» **Exercise**: Update the rows below by changing "Kaffee" to "Tee" and keeping everything else the same, then write out the updated lines without the pictures.

===== Extracted information

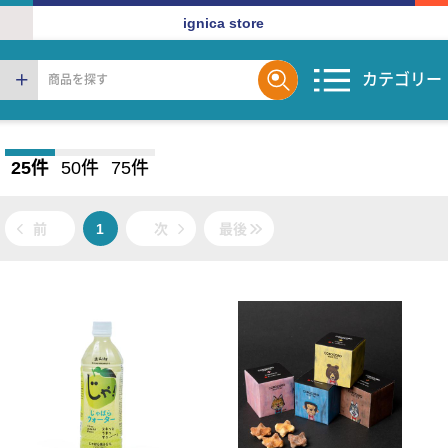
ignica store
カテゴリー
25件
50件
75件
前
1
次
最後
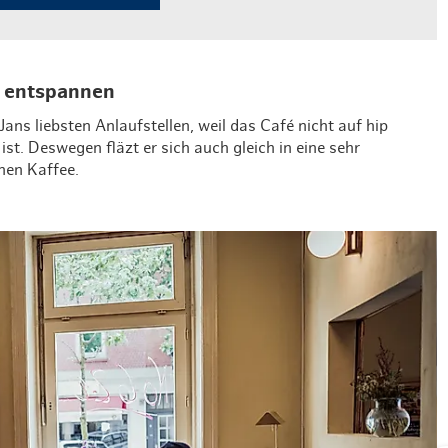
e entspannen
Jans liebsten Anlaufstellen, weil das Café nicht auf hip
st. Deswegen fläzt er sich auch gleich in eine sehr
inen Kaffee.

==========

» **Response**:
ignica store
カテゴリー
25件
50件
75件
前
1
次
最後
e entspannen
Jans liebsten Anlaufstellen, weil das Café nicht auf hip
st. Deswegen fläzt er sich auch gleich in eine sehr
inen Tee.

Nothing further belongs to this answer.